> [Request 1]: In the market commentary, what year-over-year GDP growth figure did China report?
> [Request 2]: Extend the market commentary on Chinese and US economic data, picking up after its final sentence.

The relentless pounding that investors suffered in the first two weeks of the year has subsided.  It is too early to have much confidence that a turn is at hand.  By various measures, the sell-off had stretched the technical condition.     In any event, the stability of the yuan, gains in the Chinese stocks, and a bounce in oil prices appears to be giving the bears a day off. 
Chinese economic data (Q4 GDP, retail sales, industrial output, and fixed asset investment were a little softer than expected.  The data are reported to a tenth of a decimal point, but this gives a misleading impression of the precision.  While many are particularly skeptical of the accuracy of the GDP measure (6.8% year-over-year, down from 6.9% in Q3), many other estimates do not put growth that far from the official estimate, though of course there are some who claim China is growing at less than half the reported pace.  
Even if we concede the likelihood that Chinese growth is slower than the official estimate, we suggest the overall size of the economy may be larger than reported.  There is a range of activity, like in other countries, that may not be including in the calculations.  We also note that China has agreed to adopt a more robust data collection procedure of the IMF.     
The US offers a contrasting approach.  The US will report Q1 GDP later this month.  It will then be revised, often to a statistically significant degree, over the next few months, and then revised for several years.    It seems that the main difference is that people suspect that the Chinese data is not reliable because of political considerations, while the US, the data is not reliable due to technical competence (the difficulty in measuring GDP of such large and complicated economy).

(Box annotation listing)
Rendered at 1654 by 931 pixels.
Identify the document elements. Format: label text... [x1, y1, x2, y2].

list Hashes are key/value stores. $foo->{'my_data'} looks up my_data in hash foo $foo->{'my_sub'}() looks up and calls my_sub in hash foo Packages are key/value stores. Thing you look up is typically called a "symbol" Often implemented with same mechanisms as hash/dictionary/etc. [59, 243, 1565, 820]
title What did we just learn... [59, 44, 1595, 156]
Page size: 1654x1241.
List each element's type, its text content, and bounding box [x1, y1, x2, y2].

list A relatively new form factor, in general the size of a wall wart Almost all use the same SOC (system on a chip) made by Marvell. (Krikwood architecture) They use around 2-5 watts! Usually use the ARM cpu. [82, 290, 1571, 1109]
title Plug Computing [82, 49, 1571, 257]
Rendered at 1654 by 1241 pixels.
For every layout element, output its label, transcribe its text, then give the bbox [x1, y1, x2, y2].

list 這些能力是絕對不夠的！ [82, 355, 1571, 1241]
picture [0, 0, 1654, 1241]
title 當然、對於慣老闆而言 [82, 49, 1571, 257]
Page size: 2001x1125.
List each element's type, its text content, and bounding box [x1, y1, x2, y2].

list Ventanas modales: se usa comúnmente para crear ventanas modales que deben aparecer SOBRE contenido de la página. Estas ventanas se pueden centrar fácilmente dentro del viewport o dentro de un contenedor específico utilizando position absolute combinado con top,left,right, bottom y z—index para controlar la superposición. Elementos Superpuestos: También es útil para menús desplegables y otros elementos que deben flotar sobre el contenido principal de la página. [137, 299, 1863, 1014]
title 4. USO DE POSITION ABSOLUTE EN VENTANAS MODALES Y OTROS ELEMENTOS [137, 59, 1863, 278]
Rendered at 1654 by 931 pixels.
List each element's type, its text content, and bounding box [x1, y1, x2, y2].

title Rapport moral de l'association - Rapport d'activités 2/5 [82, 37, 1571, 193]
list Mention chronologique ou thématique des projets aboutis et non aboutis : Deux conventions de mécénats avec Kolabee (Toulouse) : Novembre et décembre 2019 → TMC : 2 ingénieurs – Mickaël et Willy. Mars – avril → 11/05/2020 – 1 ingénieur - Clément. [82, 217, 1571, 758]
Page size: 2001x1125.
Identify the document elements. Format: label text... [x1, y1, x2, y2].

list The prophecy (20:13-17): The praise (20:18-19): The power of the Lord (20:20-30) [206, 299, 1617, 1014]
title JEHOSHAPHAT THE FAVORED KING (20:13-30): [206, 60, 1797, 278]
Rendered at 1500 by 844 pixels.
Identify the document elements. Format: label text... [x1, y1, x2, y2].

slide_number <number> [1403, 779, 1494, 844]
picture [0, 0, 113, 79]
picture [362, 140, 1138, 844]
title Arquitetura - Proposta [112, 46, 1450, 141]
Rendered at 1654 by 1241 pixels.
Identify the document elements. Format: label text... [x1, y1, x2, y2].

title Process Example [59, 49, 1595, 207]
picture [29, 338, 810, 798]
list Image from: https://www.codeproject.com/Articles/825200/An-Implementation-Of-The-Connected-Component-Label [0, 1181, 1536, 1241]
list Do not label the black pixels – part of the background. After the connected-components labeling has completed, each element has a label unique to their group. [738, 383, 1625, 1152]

> [Written answer 1]: 6.8%, down from 6.9% in Q3.

> [Written answer 2]:
While the slowing of industrial output (5.9% year-over-year vs. 6.2% in November and 8% in December 2014) may be part of the transition toward services, we caution that deflation at the wholesale level (producer prices have been contracting for four years) and inflation in services may be contributing to the apparent shift.     Separately, Chinese retail sales slowed to 11.1% (year-over-year) from 11.2% in November, which was the strongest rate in 2015).  Still, in a world that suffers from insufficient aggregate demand, such strength is the envy of many.  
The Shanghai Composite advanced by 3.2% and Shenzhen by 3.6%This helped spur the regional advance and carried over to Europe, where the Dow Jones Stoxx 600 is up 1.8% near midday in London.  European shares are being led higher by materials, information technology and energy.  MSCI Emerging market equity index is up about 1.5%. .  It has not closed above its five-day moving average since Christmas.  It comes in near 716.1 today.  The high thus far is 715.4.  
The price of oil fell yesterday, weighed down by the lifting of sanctions on Iran.  Reports have indicated that in anticipation, the Iranians were using 18 tankers as floating storage.  They contained estimated 12 mln barrels of oil and 24 mln barrels of condensate.  However, part of the decline in oil prices in recent weeks may have reflected this being discounted
Of note, CNOOC, China's largest offshore oil and gas producer, announced that it would reduce output for the first time in more than a decade.  A statement issued to the HK stock exchange earlier today indicated it would produce 470-485 mln barrels (oil equivalent) down from 495 mln barrels in 2015.  
Although many narratives put the US shale or Canadian tar sands, or Russian output in the cross hairs of the Saudi strategy, in truth, the aim primarily non-OPEC producers, including China.   There is the of an OPEC meeting for next month, but the calls seem the loudest from the traditionally high-cost OPEC producers, and those seeking concessions from Saudi Arabia (e.g. Iran).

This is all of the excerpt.